-------- Given data

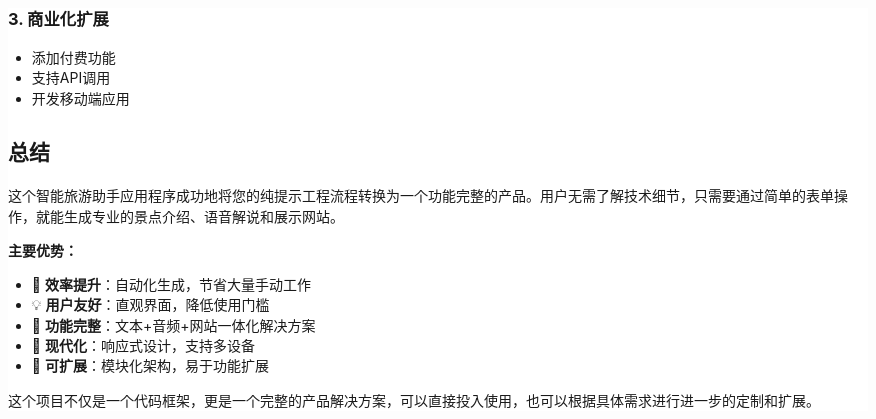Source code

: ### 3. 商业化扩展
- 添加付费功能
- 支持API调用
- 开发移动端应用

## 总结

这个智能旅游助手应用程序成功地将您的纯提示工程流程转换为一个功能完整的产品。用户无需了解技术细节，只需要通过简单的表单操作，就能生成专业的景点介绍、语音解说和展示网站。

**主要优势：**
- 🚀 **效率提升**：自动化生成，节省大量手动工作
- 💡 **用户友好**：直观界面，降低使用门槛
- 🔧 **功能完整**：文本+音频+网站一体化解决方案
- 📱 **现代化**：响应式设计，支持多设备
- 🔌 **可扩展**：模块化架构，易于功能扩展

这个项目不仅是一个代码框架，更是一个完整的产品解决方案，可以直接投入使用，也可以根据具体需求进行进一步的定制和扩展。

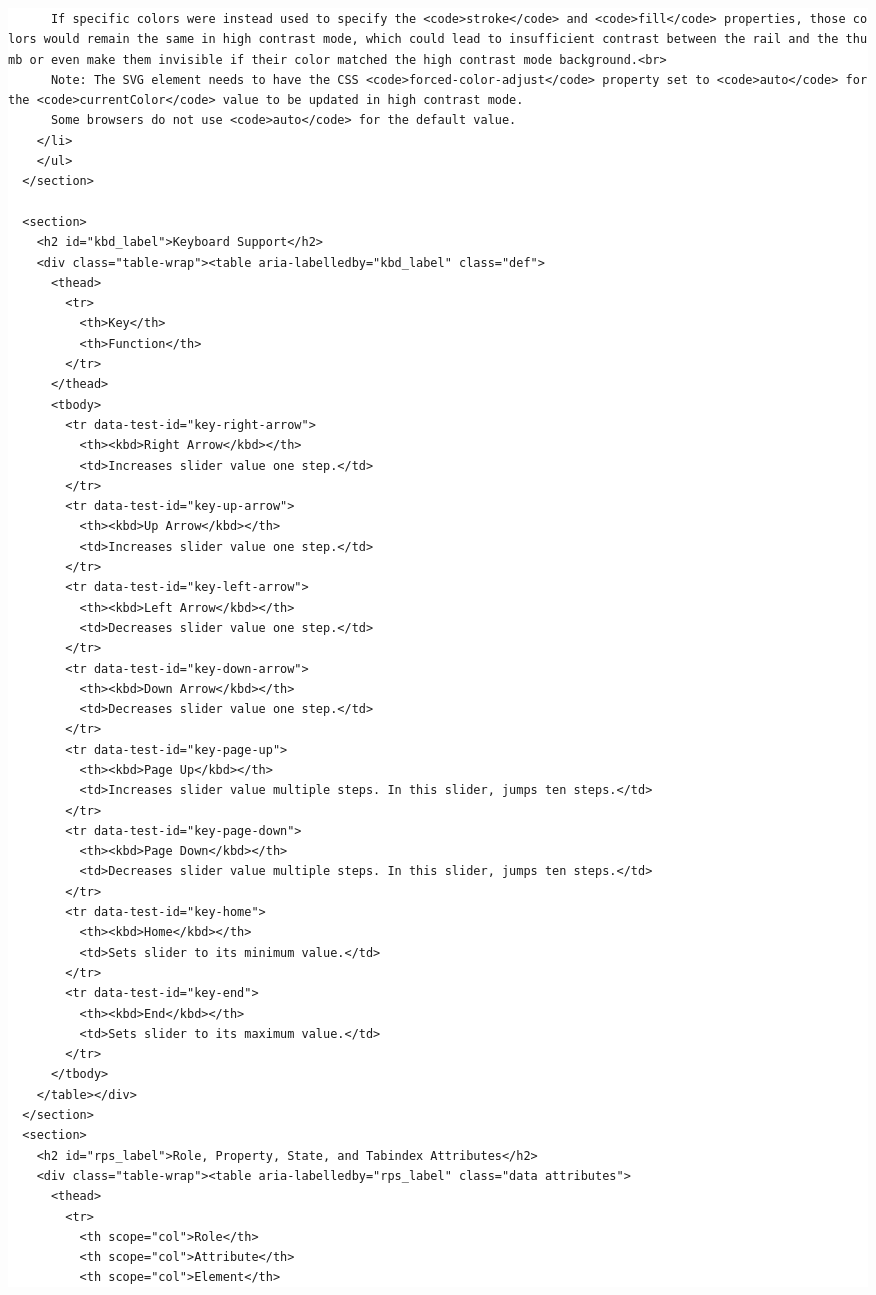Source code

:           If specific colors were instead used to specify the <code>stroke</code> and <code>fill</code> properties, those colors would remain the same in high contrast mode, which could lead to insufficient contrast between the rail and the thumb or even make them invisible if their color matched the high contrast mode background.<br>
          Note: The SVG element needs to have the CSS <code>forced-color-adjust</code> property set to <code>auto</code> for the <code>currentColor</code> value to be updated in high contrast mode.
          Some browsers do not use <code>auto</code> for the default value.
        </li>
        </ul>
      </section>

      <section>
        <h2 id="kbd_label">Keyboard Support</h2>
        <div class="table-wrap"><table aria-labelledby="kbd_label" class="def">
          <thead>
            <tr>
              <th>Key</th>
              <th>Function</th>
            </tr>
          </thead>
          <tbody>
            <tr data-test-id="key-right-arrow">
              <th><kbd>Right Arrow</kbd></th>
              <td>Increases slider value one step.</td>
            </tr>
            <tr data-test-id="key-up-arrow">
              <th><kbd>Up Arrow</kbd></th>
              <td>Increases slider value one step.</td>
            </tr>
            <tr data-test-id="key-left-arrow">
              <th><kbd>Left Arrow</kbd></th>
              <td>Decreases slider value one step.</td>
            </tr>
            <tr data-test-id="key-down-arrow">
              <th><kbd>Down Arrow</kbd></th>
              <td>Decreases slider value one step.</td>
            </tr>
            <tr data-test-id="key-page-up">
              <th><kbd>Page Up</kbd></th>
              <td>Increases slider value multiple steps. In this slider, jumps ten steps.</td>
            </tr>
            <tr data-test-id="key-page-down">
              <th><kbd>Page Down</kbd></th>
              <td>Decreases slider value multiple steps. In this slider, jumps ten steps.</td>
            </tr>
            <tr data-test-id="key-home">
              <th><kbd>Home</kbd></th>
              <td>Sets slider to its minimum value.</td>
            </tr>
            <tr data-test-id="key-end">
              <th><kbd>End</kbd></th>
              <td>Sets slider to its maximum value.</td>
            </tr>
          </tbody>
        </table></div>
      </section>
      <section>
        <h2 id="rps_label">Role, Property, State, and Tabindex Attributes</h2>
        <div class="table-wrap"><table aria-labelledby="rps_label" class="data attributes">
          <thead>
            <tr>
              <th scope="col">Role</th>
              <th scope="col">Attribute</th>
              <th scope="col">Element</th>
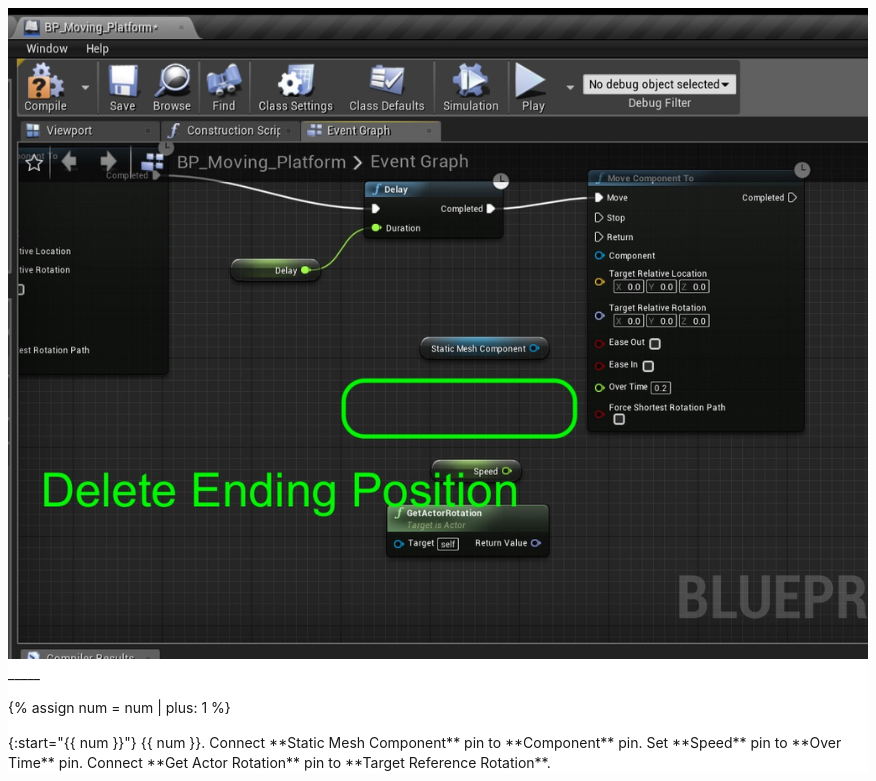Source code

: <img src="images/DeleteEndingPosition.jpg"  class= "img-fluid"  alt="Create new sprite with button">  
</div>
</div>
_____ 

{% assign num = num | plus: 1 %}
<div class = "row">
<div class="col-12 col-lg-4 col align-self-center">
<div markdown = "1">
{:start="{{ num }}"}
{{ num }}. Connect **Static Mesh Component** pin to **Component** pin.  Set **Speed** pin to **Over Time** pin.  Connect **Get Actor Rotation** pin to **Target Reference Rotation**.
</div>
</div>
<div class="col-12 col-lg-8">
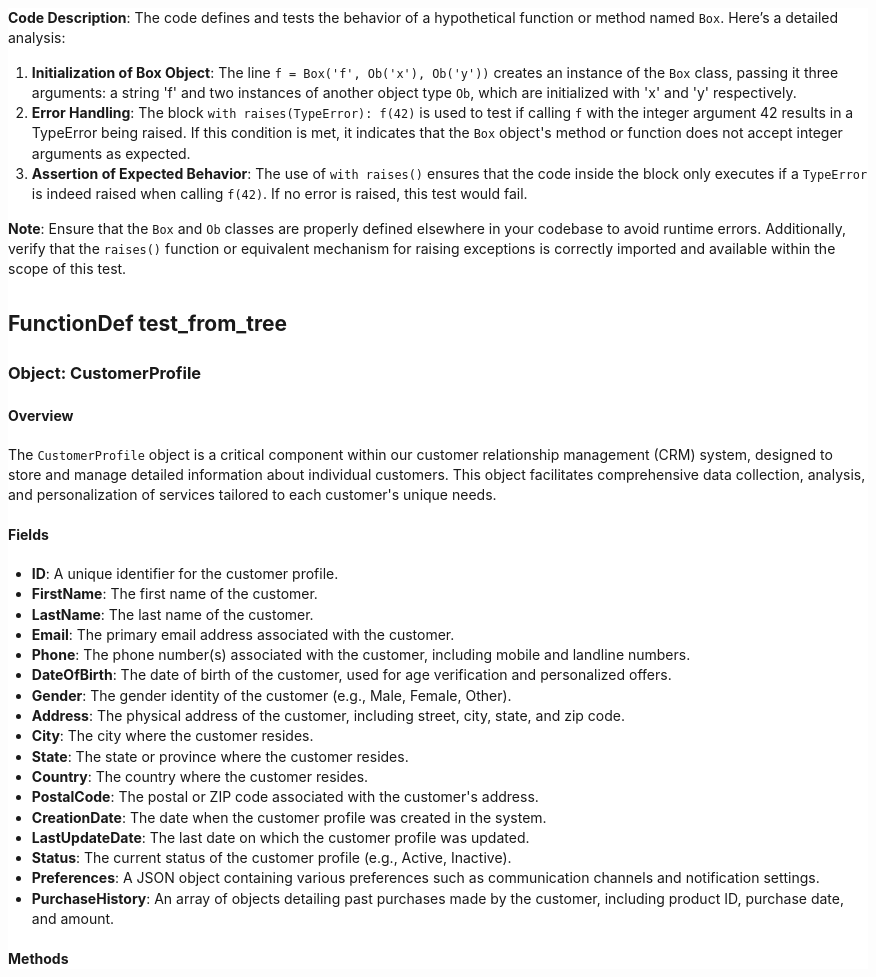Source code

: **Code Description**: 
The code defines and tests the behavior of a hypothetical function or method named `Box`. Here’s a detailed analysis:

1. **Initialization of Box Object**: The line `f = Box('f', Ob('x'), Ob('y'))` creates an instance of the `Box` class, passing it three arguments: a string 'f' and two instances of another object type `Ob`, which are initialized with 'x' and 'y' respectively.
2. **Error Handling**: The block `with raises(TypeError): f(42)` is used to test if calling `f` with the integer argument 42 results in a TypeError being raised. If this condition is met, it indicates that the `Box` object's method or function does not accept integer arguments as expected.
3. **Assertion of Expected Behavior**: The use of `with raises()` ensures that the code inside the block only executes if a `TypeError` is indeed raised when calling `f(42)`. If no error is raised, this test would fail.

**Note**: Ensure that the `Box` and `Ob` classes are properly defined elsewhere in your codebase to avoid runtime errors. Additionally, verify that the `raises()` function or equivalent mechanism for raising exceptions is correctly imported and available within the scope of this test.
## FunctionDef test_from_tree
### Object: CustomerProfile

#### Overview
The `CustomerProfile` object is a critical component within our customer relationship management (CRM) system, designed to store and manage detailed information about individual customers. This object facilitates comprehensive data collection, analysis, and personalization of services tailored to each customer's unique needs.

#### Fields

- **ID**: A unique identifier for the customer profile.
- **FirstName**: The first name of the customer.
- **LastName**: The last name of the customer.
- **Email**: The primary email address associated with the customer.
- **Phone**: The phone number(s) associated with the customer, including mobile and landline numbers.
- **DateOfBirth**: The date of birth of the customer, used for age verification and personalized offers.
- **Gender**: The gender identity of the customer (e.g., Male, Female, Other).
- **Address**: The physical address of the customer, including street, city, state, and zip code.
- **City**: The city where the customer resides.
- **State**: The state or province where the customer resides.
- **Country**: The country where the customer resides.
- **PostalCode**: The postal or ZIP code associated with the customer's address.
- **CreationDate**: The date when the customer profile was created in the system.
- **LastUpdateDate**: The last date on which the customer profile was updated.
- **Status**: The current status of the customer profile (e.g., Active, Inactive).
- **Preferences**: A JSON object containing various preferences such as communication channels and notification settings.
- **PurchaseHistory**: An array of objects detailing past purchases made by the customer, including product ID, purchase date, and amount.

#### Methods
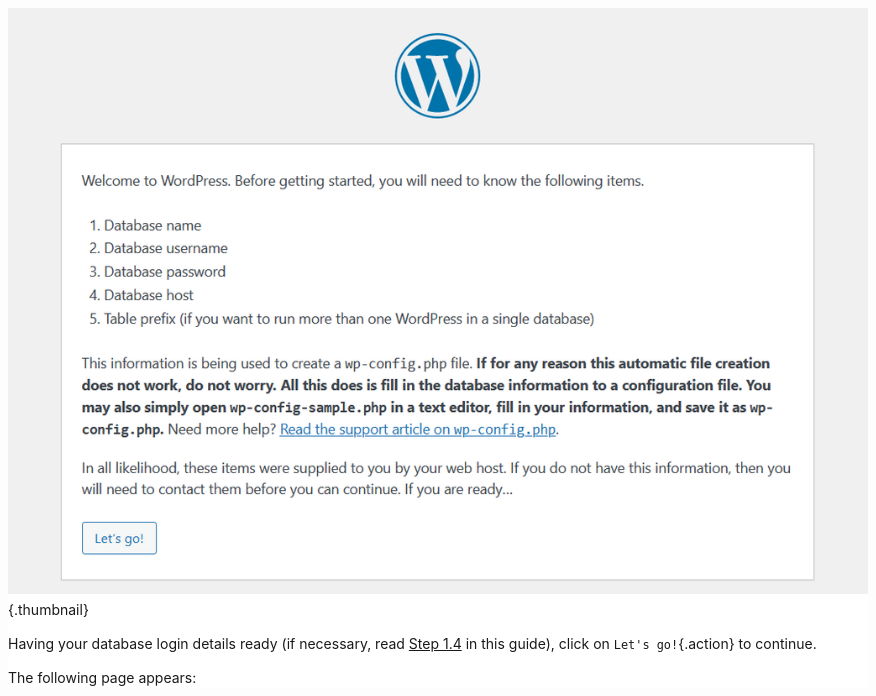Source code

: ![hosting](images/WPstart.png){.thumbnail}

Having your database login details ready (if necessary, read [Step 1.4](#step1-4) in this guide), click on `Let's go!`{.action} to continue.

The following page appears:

----------------

Work to complete
Can you set out all of the lines above as a numbered list, skipping blank lines and omitting the pictures?

Exercise result
1. Source code
2. : ### 3. 商业化扩展
3. - 添加付费功能
4. - 支持API调用
5. - 开发移动端应用
6. ## 总结
7. 这个智能旅游助手应用程序成功地将您的纯提示工程流程转换为一个功能完整的产品。用户无需了解技术细节，只需要通过简单的表单操作，就能生成专业的景点介绍、语音解说和展示网站。
8. **主要优势：**
9. - 🚀 **效率提升**：自动化生成，节省大量手动工作
10. - 💡 **用户友好**：直观界面，降低使用门槛
11. - 🔧 **功能完整**：文本+音频+网站一体化解决方案
12. - 📱 **现代化**：响应式设计，支持多设备
13. - 🔌 **可扩展**：模块化架构，易于功能扩展
14. 这个项目不仅是一个代码框架，更是一个完整的产品解决方案，可以直接投入使用，也可以根据具体需求进行进一步的定制和扩展。
15. Source code
16. :           If specific colors were instead used to specify the <code>stroke</code> and <code>fill</code> properties, those colors would remain the same in high contrast mode, which could lead to insufficient contrast between the rail and the thumb or even make them invisible if their color matched the high contrast mode background.<br>
17.           Note: The SVG element needs to have the CSS <code>forced-color-adjust</code> property set to <code>auto</code> for the <code>currentColor</code> value to be updated in high contrast mode.
18.           Some browsers do not use <code>auto</code> for the default value.
19.         </li>
20.         </ul>
21.       </section>
22.       <section>
23.         <h2 id="kbd_label">Keyboard Support</h2>
24.         <div class="table-wrap"><table aria-labelledby="kbd_label" class="def">
25.           <thead>
26.             <tr>
27.               <th>Key</th>
28.               <th>Function</th>
29.             </tr>
30.           </thead>
31.           <tbody>
32.             <tr data-test-id="key-right-arrow">
33.               <th><kbd>Right Arrow</kbd></th>
34.               <td>Increases slider value one step.</td>
35.             </tr>
36.             <tr data-test-id="key-up-arrow">
37.               <th><kbd>Up Arrow</kbd></th>
38.               <td>Increases slider value one step.</td>
39.             </tr>
40.             <tr data-test-id="key-left-arrow">
41.               <th><kbd>Left Arrow</kbd></th>
42.               <td>Decreases slider value one step.</td>
43.             </tr>
44.             <tr data-test-id="key-down-arrow">
45.               <th><kbd>Down Arrow</kbd></th>
46.               <td>Decreases slider value one step.</td>
47.             </tr>
48.             <tr data-test-id="key-page-up">
49.               <th><kbd>Page Up</kbd></th>
50.               <td>Increases slider value multiple steps. In this slider, jumps ten steps.</td>
51.             </tr>
52.             <tr data-test-id="key-page-down">
53.               <th><kbd>Page Down</kbd></th>
54.               <td>Decreases slider value multiple steps. In this slider, jumps ten steps.</td>
55.             </tr>
56.             <tr data-test-id="key-home">
57.               <th><kbd>Home</kbd></th>
58.               <td>Sets slider to its minimum value.</td>
59.             </tr>
60.             <tr data-test-id="key-end">
61.               <th><kbd>End</kbd></th>
62.               <td>Sets slider to its maximum value.</td>
63.             </tr>
64.           </tbody>
65.         </table></div>
66.       </section>
67.       <section>
68.         <h2 id="rps_label">Role, Property, State, and Tabindex Attributes</h2>
69.         <div class="table-wrap"><table aria-labelledby="rps_label" class="data attributes">
70.           <thead>
71.             <tr>
72.               <th scope="col">Role</th>
73.               <th scope="col">Attribute</th>
74.               <th scope="col">Element</th>
75. Source code
76. : <img src="images/DeleteEndingPosition.jpg"  class= "img-fluid"  alt="Create new sprite with button">  
77. </div>
78. </div>
79. _____ 
80. {% assign num = num | plus: 1 %}
81. <div class = "row">
82. <div class="col-12 col-lg-4 col align-self-center">
83. <div markdown = "1">
84. {:start="{{ num }}"}
85. {{ num }}. Connect **Static Mesh Component** pin to **Component** pin.  Set **Speed** pin to **Over Time** pin.  Connect **Get Actor Rotation** pin to **Target Reference Rotation**.
86. </div>
87. </div>
88. <div class="col-12 col-lg-8">
89. Source code
90. : **Code Description**: 
91. The code defines and tests the behavior of a hypothetical function or method named `Box`. Here’s a detailed analysis:
92. 1. **Initialization of Box Object**: The line `f = Box('f', Ob('x'), Ob('y'))` creates an instance of the `Box` class, passing it three arguments: a string 'f' and two instances of another object type `Ob`, which are initialized with 'x' and 'y' respectively.
93. 2. **Error Handling**: The block `with raises(TypeError): f(42)` is used to test if calling `f` with the integer argument 42 results in a TypeError being raised. If this condition is met, it indicates that the `Box` object's method or function does not accept integer arguments as expected.
94. 3. **Assertion of Expected Behavior**: The use of `with raises()` ensures that the code inside the block only executes if a `TypeError` is indeed raised when calling `f(42)`. If no error is raised, this test would fail.
95. **Note**: Ensure that the `Box` and `Ob` classes are properly defined elsewhere in your codebase to avoid runtime errors. Additionally, verify that the `raises()` function or equivalent mechanism for raising exceptions is correctly imported and available within the scope of this test.
96. ## FunctionDef test_from_tree
97. ### Object: CustomerProfile
98. #### Overview
99. The `CustomerProfile` object is a critical component within our customer relationship management (CRM) system, designed to store and manage detailed information about individual customers. This object facilitates comprehensive data collection, analysis, and personalization of services tailored to each customer's unique needs.
100. #### Fields
101. - **ID**: A unique identifier for the customer profile.
102. - **FirstName**: The first name of the customer.
103. - **LastName**: The last name of the customer.
104. - **Email**: The primary email address associated with the customer.
105. - **Phone**: The phone number(s) associated with the customer, including mobile and landline numbers.
106. - **DateOfBirth**: The date of birth of the customer, used for age verification and personalized offers.
107. - **Gender**: The gender identity of the customer (e.g., Male, Female, Other).
108. - **Address**: The physical address of the customer, including street, city, state, and zip code.
109. - **City**: The city where the customer resides.
110. - **State**: The state or province where the customer resides.
111. - **Country**: The country where the customer resides.
112. - **PostalCode**: The postal or ZIP code associated with the customer's address.
113. - **CreationDate**: The date when the customer profile was created in the system.
114. - **LastUpdateDate**: The last date on which the customer profile was updated.
115. - **Status**: The current status of the customer profile (e.g., Active, Inactive).
116. - **Preferences**: A JSON object containing various preferences such as communication channels and notification settings.
117. - **PurchaseHistory**: An array of objects detailing past purchases made by the customer, including product ID, purchase date, and amount.
118. #### Methods
119. Source code
120. : ![hosting](images/WPstart.png){.thumbnail}
121. Having your database login details ready (if necessary, read [Step 1.4](#step1-4) in this guide), click on `Let's go!`{.action} to continue.
122. The following page appears:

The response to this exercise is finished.